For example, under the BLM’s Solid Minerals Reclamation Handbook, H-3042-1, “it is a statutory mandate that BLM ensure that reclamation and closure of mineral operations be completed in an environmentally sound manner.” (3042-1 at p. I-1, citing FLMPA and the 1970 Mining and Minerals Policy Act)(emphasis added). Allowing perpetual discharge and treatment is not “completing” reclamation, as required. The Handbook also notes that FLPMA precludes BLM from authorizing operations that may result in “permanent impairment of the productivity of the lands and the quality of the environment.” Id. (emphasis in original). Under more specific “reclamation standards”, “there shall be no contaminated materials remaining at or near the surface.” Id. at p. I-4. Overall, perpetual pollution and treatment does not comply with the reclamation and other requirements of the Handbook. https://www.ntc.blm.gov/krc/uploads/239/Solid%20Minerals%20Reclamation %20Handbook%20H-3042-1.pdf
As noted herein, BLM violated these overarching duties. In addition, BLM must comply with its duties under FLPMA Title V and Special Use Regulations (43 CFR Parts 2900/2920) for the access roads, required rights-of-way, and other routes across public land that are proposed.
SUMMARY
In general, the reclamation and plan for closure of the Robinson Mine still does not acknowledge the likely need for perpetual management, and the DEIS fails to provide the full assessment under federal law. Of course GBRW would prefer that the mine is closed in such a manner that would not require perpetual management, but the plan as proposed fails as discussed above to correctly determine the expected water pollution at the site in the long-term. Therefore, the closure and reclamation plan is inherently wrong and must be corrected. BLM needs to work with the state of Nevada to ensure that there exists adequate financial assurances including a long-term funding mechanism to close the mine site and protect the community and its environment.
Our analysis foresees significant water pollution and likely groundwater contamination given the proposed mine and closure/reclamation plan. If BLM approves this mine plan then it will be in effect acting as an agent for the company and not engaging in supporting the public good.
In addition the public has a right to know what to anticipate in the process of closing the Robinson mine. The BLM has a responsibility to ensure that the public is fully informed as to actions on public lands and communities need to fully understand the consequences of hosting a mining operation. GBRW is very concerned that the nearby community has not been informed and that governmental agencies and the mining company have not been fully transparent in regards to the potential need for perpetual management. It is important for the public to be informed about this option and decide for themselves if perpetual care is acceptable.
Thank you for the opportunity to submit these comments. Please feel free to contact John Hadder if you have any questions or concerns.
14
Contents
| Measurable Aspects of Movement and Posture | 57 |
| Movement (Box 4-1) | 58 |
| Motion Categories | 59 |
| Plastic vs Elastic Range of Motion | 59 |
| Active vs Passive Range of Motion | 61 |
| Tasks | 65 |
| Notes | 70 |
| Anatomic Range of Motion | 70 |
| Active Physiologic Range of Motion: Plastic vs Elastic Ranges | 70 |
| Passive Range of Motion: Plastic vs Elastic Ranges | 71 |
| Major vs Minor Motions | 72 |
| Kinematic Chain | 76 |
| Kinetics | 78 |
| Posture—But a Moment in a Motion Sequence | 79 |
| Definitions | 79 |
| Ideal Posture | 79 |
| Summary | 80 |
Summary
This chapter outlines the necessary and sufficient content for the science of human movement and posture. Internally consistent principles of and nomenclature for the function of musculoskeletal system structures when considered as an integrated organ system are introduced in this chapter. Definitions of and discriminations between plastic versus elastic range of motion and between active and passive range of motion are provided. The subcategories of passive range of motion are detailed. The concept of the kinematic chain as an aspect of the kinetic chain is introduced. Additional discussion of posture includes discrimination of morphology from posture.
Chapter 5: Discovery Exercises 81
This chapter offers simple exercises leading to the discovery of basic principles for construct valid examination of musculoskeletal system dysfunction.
+---+
Work to complete = Exactly how many lines in the listing above contain the word "does"? Only the number should be given.

Written response = 2